## WRITTEN REQUEST 1
Answer these from the message about the basic_corruption test:
(a) If the basic_corruption test is not run, what happens to the other tests?
(b) Why is the second attempt to commit getting killed?
(c) Which transaction was the FSFS fix designed to prevent further updates to?
## WRITTEN REQUEST 2
Repeat the part of the message about the basic_corruption test starting at "On Thu, Oct" and ending at "other tests pass.".

Start of SUPPLIED TEXT

On Thu, Oct 12, 2006 at 12:56:11PM -0400, Paul Burba wrote:
> 2) Somehow the problem is tied to the basic_corruption test. If that test
> is not run all the other tests pass.
>
This is what I'm fairly sure is happening:
1. Whatever the basic corruption test ends up doing on the server side
with the first commit is leaving us with a transaction that we've
started to write to, but then neither finished writing nor aborted,
which is what the FSFS fix was designed to prevent further updates to.
2. There does seem to be a bug in the transaction-locking code that
basic_corruption is hitting, since the second attempt to commit is
getting killed because we think that a transaction with the same ID is
still active (it may well have an open file handle to the proto-rev file
from the first attempt, but I bet we've blown away the transaction
directory by this point, so it is supposed to have forgotten about the
transaction).

End of SUPPLIED TEXT
Start of EXCERPTED DATA

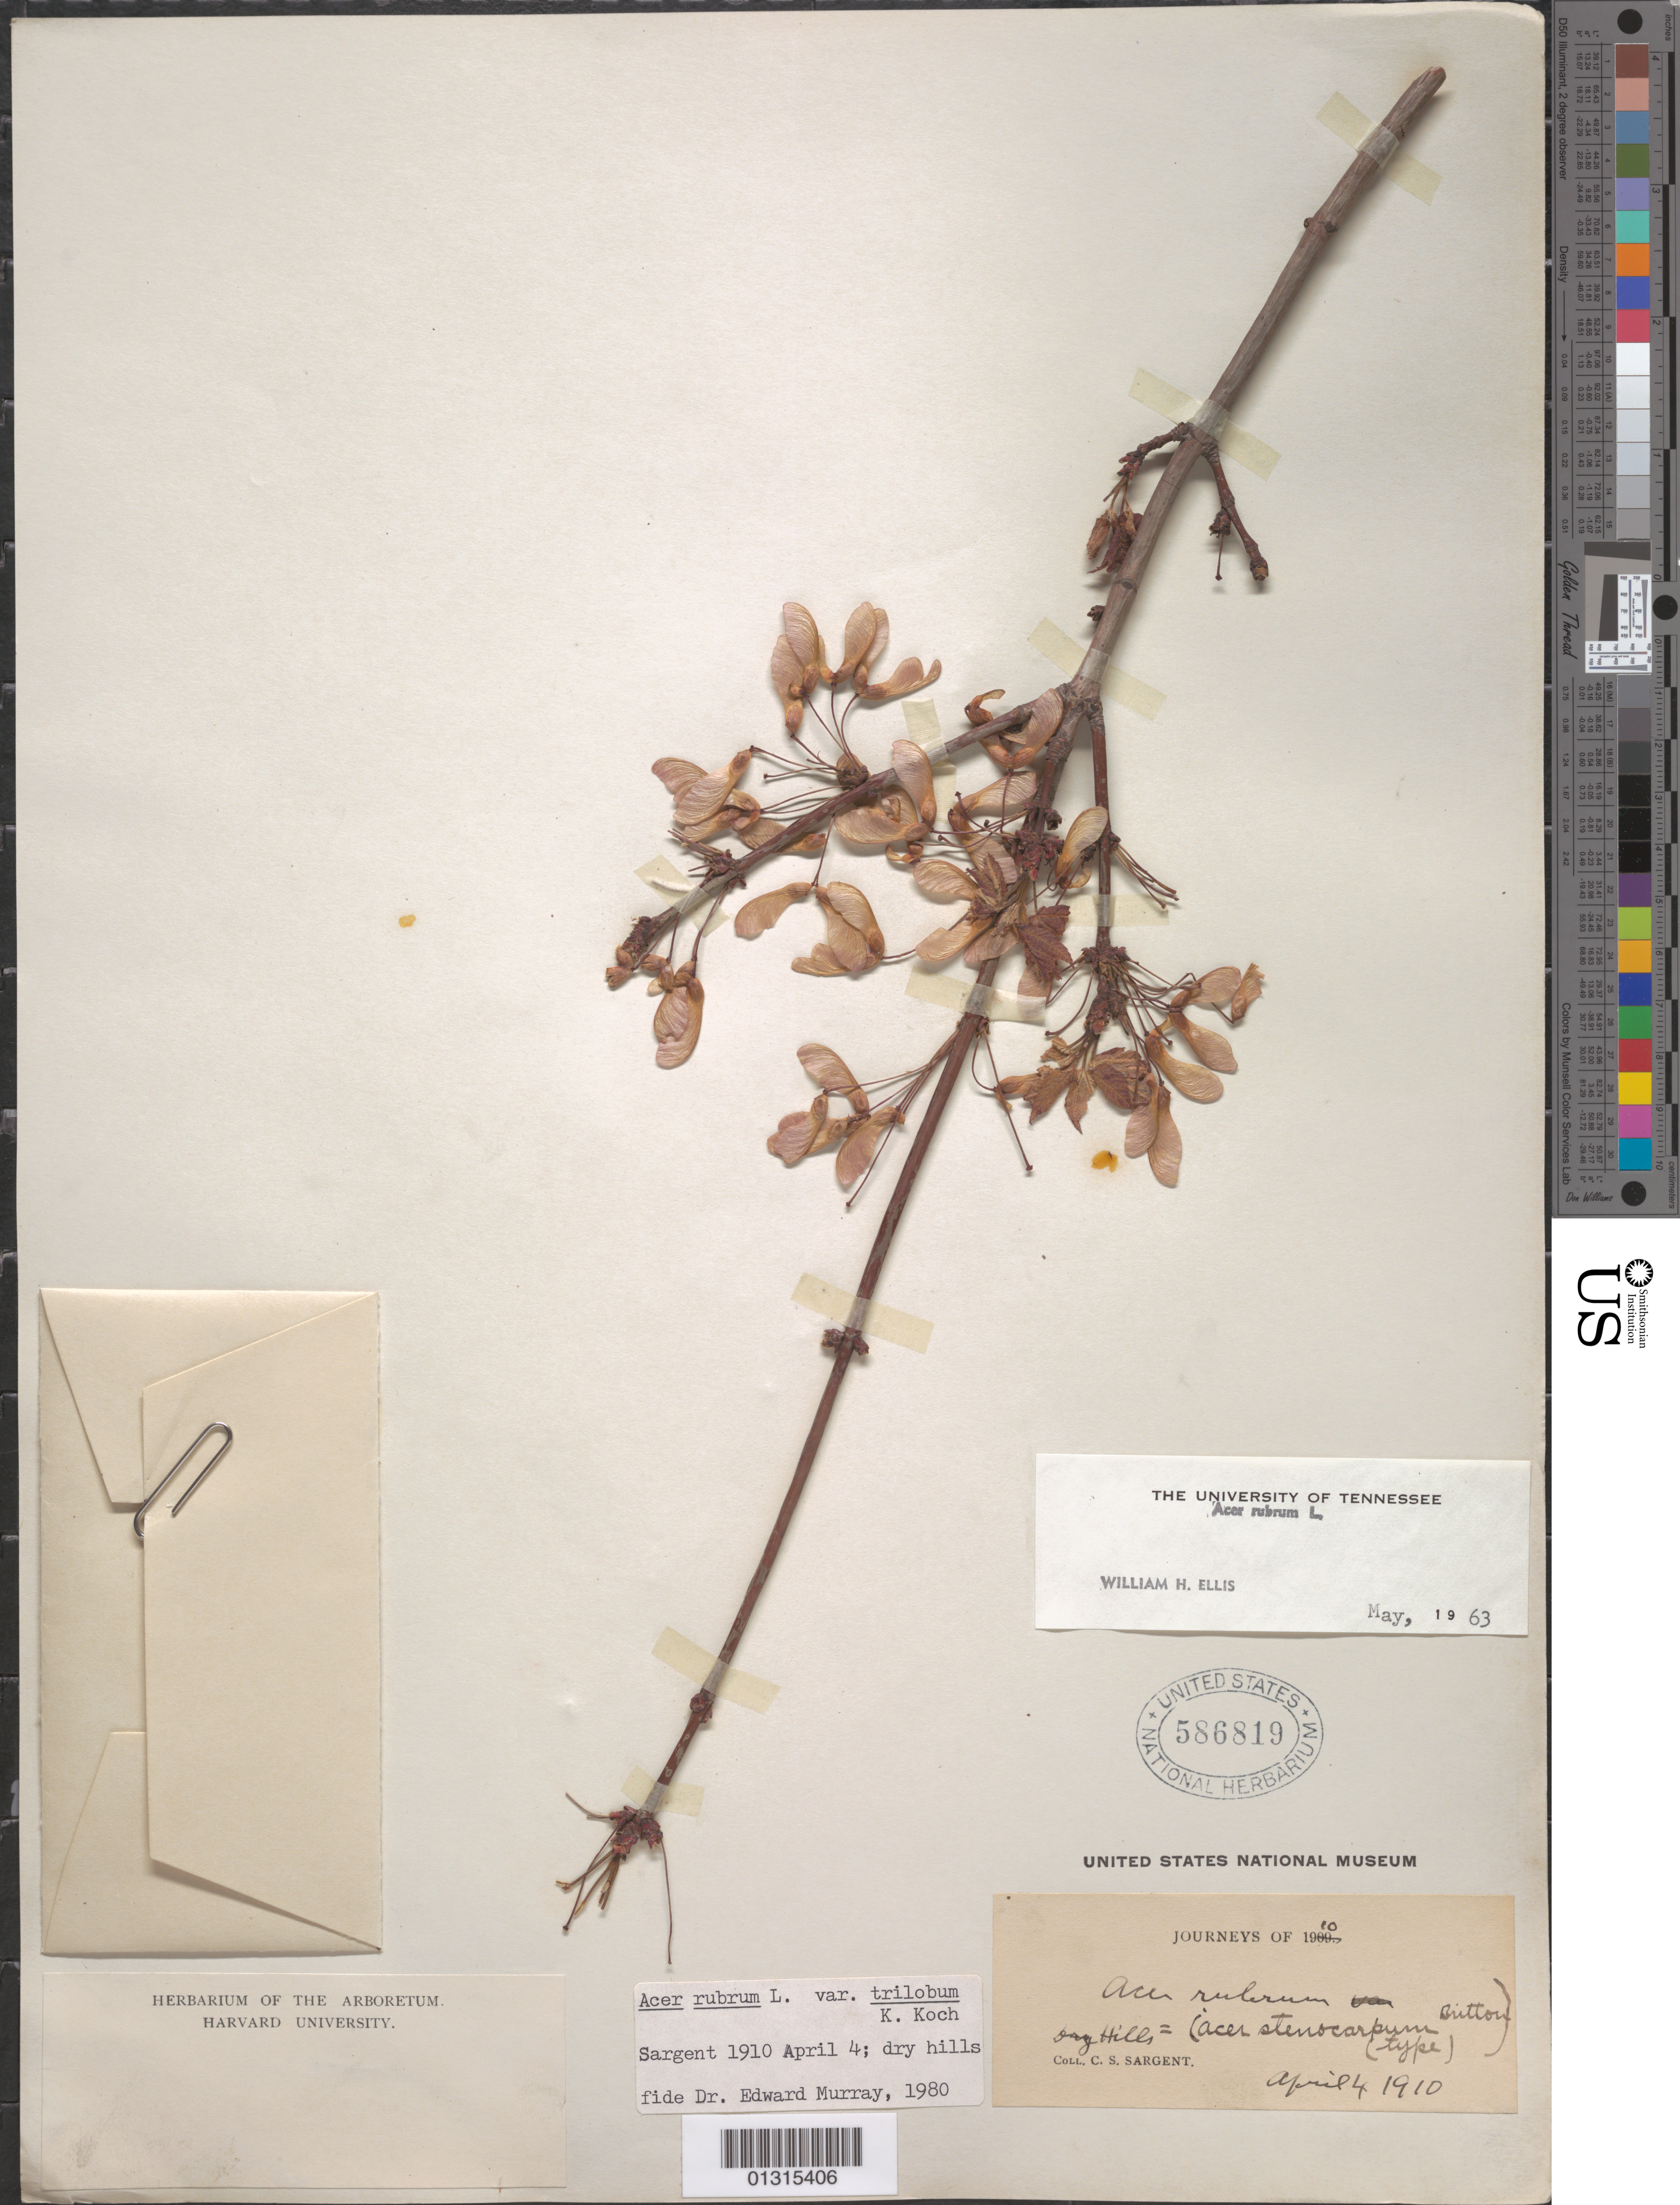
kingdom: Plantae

End of EXCERPTED DATA
Start of EXCERPTED DATA

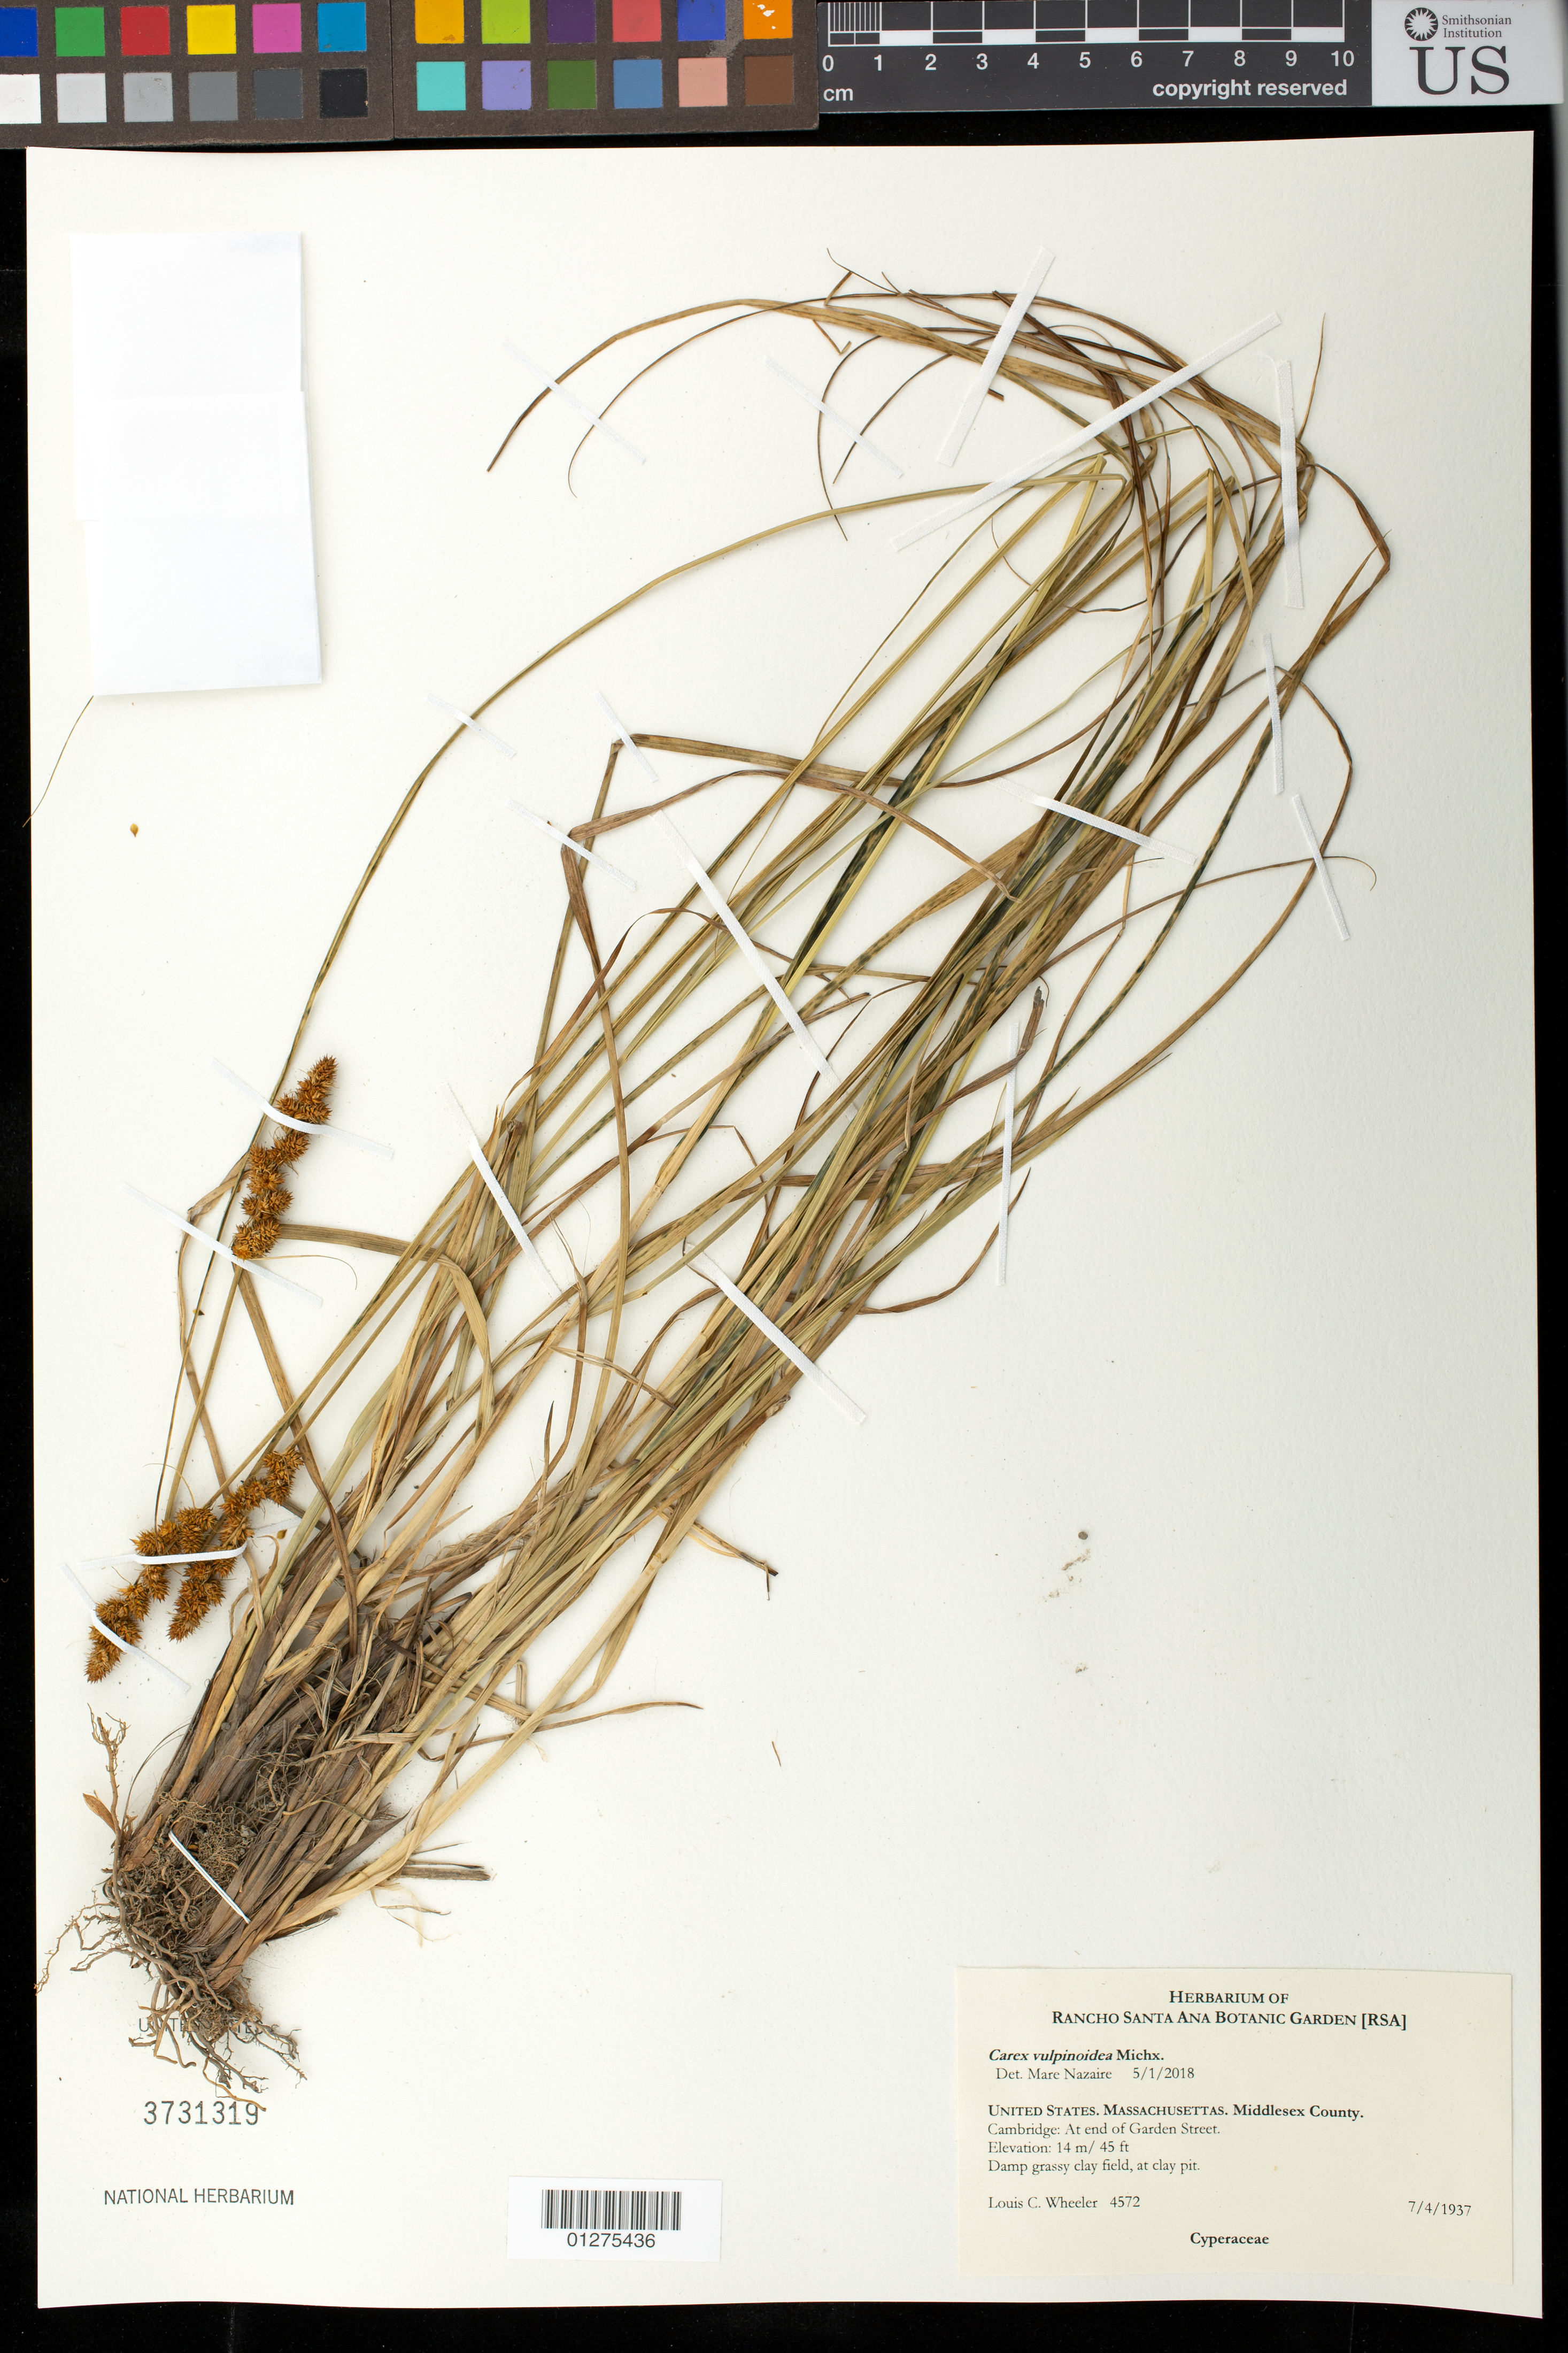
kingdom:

End of EXCERPTED DATA

## EXPECTED OUTPUT 1
(a) All the other tests pass.
(b) It is killed because a transaction with the same ID is thought to still be active.
(c) The fix targets a transaction that has been started to write to but was neither finished writing nor aborted.

## EXPECTED OUTPUT 2
On Thu, Oct 12, 2006 at 12:56:11PM -0400, Paul Burba wrote:
> 2) Somehow the problem is tied to the basic_corruption test. If that test
> is not run all the other tests pass.